Para llegar a un mundo indiscutiblemente mejor, hubo que pasar por un periodo turbulento. La década de los años veinte (2020 al 2030) llegó a describirse como los “black twenties”, muy distinto a los “golden twenties” del siglo anterior. En plena pandemia por un virus porfiado que duró 3 años, los estallidos sociales a nivel mundial amenazaban de pulverizar los sistemas políticos, sociales y económicos. En países tan disimiles como Chile, Francia y Estados Unidos, hasta en la autocrática China, se montaron revoluciones populares, las que en la superficie, se erigían sobre factuales fenómenos “verificables”, como la desigualdad económica, la ecología dañada, el poder concentrado o el clasismo y racismo. La sincronización global de la recesión económica con los descontentos sociales, una mezcla ciertamente explosiva, llevó a la especie humana al borde del abismo, a punto de extinguirse. Se juntaron demandas que mareaban por su confusa diversidad. En retro-perspectiva histórica se concluye que solo escondían un intuitivo temor al futuro. ¿Se destruirá al planeta? ¿Si sobrevive, cómo quedan los ciudadanos, cada uno con sus habilidades en promedio, valga la redundancia, promedias? En otras palabras, el miedo a convertirse en inútil. Ser inútil es aún peor que ser pobre o discriminado por algo incontrolable, como la cuna o la etnia. La entendible violencia callejera se encontró con respuestas igualmente agresivas, ya sea a nivel de “orden” opresivo o de “leyes” expropiatorias.

Superados los diez traumáticos años, la población no se había dividido en los dos temidos segmentos de útiles e inútiles. Como se previó, el cambio fue liderado por los científicos en informática y biotecnología. La sorpresa se dio en una creciente apreciación e integración de disciplinas “blandas”. Un nuevo renacimiento. Las humanidades y las artes, como la filosofía, sociología, sicología y literatura forman parte integral del quehacer humano. La educación de altísima calidad es accesible globalmente a costo cero; evidenciado con la innovación estrella del año 2035, originada en un pueblo rural de un país muy alejado del Silicon Valley.

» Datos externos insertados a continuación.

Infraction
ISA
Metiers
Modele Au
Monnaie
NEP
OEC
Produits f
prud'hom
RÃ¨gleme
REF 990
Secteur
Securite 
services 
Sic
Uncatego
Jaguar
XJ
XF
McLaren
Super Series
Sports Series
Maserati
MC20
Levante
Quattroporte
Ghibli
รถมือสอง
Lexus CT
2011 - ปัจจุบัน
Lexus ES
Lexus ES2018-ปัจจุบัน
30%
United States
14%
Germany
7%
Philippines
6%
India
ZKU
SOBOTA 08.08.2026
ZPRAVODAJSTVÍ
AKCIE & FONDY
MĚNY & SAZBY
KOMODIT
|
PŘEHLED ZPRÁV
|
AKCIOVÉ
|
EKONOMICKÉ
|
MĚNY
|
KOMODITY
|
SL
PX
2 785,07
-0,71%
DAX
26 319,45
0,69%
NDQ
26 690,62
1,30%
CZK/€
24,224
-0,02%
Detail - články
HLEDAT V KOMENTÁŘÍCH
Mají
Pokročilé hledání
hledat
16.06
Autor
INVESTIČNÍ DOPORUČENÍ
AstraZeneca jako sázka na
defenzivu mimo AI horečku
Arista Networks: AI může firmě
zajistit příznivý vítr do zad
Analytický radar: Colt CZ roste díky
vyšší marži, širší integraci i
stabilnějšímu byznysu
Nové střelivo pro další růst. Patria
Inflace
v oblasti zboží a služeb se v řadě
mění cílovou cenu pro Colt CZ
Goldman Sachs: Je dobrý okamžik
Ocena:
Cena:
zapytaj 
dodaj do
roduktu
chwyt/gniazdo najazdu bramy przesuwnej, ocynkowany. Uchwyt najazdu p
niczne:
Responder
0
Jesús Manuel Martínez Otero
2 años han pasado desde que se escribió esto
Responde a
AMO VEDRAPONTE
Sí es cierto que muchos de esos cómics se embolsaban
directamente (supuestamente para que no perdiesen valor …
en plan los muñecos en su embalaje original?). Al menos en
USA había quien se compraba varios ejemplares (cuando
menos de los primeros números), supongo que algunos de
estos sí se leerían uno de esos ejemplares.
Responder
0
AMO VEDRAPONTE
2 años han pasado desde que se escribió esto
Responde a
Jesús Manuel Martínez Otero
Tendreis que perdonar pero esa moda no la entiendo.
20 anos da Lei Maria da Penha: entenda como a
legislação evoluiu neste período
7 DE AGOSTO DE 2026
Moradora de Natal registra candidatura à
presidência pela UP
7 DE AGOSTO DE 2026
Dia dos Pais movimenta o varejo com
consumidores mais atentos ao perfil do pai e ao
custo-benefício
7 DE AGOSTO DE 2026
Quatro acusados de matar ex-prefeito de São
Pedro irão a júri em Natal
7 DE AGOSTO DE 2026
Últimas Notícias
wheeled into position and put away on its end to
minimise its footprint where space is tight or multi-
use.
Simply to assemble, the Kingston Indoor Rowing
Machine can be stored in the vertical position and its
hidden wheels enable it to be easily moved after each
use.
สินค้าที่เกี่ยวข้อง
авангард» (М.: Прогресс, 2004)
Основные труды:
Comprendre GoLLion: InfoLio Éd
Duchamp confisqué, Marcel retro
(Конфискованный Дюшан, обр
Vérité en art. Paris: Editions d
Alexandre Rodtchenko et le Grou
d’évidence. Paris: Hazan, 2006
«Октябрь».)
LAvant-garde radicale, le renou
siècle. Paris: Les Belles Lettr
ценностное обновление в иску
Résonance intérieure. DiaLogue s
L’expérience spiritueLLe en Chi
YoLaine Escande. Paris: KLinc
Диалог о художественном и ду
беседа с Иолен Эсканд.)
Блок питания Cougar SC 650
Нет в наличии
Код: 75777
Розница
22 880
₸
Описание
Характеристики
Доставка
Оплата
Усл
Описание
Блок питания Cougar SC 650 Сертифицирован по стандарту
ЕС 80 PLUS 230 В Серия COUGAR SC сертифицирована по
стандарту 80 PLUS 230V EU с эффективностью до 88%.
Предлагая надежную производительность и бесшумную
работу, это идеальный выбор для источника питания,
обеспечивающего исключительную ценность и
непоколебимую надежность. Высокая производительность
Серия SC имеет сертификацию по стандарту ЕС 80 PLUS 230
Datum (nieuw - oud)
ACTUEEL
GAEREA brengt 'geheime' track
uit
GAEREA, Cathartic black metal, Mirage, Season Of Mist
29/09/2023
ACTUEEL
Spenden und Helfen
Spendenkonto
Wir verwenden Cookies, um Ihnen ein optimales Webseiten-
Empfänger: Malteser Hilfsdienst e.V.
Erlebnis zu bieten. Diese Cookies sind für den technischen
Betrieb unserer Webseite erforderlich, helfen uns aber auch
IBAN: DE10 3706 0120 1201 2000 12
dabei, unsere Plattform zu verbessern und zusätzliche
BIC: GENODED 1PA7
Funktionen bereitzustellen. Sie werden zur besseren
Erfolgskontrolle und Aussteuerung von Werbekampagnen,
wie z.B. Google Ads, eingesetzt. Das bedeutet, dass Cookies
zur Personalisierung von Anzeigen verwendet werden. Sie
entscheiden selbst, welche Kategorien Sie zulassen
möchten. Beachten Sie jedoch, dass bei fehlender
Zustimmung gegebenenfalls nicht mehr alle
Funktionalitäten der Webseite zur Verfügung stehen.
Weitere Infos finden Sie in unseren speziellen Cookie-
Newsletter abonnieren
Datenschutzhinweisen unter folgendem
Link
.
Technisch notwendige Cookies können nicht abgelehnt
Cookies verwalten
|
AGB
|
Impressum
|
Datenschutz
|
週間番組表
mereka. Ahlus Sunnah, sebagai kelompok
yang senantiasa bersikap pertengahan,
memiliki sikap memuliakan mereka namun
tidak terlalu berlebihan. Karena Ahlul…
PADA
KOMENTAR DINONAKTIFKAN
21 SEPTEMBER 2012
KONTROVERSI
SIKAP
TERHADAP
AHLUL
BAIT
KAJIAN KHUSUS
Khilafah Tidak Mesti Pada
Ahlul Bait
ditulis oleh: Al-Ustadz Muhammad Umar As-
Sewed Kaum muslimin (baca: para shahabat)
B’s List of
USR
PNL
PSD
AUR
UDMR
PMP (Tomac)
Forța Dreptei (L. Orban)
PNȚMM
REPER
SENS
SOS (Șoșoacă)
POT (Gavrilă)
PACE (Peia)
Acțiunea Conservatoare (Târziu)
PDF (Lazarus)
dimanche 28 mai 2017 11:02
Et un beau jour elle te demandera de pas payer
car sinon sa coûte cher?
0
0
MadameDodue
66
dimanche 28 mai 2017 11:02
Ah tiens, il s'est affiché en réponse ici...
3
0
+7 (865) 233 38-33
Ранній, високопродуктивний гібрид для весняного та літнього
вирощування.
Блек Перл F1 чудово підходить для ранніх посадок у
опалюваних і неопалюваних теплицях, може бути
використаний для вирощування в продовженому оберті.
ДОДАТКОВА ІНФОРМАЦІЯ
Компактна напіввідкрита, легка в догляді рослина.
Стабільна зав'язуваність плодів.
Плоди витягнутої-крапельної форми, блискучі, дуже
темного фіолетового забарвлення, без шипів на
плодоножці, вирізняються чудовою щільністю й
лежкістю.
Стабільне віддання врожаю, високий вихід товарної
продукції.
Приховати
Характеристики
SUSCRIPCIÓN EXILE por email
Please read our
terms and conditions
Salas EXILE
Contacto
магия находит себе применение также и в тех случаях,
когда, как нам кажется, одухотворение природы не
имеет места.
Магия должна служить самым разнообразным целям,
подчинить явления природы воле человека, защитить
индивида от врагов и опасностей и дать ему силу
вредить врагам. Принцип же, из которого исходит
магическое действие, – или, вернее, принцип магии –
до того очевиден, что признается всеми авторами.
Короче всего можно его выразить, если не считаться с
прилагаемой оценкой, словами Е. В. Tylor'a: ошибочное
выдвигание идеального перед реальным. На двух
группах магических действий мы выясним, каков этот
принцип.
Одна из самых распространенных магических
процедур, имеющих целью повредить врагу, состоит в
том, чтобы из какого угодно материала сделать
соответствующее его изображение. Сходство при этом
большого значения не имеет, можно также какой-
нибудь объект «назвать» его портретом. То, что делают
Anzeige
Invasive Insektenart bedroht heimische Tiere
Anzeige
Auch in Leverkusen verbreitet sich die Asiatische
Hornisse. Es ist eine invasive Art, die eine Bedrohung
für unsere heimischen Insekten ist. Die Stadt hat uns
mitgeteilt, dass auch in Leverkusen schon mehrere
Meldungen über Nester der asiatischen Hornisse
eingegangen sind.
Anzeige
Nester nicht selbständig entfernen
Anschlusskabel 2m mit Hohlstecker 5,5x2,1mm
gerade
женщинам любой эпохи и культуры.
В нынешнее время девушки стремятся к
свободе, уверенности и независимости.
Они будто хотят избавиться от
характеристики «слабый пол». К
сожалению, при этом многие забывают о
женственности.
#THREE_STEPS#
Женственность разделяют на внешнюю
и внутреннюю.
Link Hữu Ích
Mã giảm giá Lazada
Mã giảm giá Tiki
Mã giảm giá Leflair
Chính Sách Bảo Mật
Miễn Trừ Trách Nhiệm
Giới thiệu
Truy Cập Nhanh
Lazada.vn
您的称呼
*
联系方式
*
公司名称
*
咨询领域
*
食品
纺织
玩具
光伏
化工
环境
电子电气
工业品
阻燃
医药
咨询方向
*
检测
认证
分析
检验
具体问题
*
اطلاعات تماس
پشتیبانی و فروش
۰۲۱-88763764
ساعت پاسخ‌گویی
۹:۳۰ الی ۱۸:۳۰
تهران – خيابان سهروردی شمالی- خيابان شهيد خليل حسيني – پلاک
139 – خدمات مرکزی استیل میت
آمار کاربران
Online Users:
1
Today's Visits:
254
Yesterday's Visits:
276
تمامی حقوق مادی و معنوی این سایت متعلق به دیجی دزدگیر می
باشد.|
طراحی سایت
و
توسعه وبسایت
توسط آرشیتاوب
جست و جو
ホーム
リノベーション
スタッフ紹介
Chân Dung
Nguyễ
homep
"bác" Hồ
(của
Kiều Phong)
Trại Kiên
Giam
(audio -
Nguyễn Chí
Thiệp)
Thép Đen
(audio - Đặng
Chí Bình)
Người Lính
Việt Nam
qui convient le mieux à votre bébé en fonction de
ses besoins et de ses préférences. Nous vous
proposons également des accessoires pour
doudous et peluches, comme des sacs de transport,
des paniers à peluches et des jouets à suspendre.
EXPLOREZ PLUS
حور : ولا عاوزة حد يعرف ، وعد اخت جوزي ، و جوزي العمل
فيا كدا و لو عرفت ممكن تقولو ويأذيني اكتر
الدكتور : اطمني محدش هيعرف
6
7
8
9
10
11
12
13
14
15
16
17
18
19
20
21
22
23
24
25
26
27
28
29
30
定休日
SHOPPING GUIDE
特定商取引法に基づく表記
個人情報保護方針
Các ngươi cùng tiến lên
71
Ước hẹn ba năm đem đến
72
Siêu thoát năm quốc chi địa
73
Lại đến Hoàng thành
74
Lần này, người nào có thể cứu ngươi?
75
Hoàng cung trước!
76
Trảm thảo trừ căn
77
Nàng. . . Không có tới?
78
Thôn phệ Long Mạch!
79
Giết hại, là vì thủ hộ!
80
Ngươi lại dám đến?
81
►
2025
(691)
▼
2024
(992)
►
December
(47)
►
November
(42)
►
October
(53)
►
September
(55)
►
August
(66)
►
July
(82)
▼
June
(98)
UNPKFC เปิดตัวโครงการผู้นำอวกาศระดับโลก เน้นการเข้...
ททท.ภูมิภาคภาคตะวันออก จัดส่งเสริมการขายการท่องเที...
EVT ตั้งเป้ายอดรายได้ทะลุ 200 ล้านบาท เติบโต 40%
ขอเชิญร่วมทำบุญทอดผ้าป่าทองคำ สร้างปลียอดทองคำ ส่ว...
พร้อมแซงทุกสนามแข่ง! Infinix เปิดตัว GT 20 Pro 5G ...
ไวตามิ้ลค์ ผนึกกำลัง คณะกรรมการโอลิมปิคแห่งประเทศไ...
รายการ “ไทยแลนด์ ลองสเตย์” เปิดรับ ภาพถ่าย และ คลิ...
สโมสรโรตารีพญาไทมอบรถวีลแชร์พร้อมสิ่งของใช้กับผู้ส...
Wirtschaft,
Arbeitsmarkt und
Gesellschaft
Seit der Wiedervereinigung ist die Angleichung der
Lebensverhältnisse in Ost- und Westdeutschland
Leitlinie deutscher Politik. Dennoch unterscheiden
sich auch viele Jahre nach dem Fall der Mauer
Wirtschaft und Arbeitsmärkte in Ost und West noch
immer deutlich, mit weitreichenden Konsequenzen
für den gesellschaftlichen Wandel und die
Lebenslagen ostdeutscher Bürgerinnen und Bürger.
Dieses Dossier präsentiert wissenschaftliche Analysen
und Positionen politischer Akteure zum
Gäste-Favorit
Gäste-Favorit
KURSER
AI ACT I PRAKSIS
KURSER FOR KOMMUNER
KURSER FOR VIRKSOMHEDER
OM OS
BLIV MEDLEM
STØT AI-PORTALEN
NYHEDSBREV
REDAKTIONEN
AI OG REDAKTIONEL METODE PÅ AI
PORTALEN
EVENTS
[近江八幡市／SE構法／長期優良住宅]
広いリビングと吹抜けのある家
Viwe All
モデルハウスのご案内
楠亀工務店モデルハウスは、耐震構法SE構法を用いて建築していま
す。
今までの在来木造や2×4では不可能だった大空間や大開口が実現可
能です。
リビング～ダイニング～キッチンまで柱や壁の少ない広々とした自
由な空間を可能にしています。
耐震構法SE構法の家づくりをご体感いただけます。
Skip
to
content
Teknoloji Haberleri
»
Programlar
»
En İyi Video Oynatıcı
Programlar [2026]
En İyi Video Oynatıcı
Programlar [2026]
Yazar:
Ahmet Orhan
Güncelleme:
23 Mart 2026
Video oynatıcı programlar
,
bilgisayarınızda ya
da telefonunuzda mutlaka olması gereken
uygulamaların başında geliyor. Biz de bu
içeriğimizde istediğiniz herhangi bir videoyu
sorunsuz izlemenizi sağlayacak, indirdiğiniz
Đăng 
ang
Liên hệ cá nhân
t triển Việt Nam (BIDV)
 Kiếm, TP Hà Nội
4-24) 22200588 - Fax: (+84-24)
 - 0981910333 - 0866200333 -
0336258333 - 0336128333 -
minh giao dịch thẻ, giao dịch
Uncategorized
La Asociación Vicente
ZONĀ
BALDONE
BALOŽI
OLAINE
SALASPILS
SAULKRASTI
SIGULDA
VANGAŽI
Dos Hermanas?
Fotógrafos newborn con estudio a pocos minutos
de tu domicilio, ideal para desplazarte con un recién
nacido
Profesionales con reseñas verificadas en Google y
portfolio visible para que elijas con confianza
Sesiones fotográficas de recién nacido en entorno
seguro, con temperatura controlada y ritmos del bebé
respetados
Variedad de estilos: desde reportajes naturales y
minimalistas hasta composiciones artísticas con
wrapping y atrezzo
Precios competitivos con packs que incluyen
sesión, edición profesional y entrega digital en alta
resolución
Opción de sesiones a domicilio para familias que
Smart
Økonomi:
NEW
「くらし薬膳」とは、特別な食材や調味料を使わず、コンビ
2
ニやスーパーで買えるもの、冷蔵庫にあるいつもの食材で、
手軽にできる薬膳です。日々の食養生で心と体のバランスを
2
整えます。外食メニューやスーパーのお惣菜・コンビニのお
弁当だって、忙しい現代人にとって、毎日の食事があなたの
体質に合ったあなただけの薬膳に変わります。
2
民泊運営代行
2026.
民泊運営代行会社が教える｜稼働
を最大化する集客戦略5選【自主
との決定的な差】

El verdadero cambio paradigmático fue la reubicación y fragmentación de las funciones básicas de la economía. La eliminación del concepto de economías de escala, que requería un alto volumen en un solo lugar para producir eficientemente un bien. Nadie lo había imaginado, a pesar del precedente de los medios de comunicación. La disminución drástica del costo de las nuevas tecnologías posibilitó su aplicación a nivel local, incluso doméstico. No hay casa que no produzca su propia energía. La biogenética permite producir un buen porcentaje de los alimentos en los jardines, balcones y los interiores de cada departamento. Muchos artículos físicos se imprimen con 3D en el mismo hogar. Las personas volvieron a ser libres y autónomos para sus necesidades esenciales. La conciencia del innecesario sobreconsumo demandó menos productos pero de larga duración, y causó la vuelta de una gigantesca industria artesanal. Millones de oficios manuales fueron recreados y están absorbiendo los aportes de las personas que temían ser inútiles. Volvieron los zapateros y los sastres. La vida tiene tres pilares: el Ingreso Básico Universal, la producción doméstica y el oficio. “Ser empleado” es una rara excepción.

¿Utópico? Quizás. ¿Imposible? No. Tengamos fe en la inteligencia y creatividad humana. Abramos nuestras mentes y nuestros corazones para el cambio. El futuro será bueno. Para todos.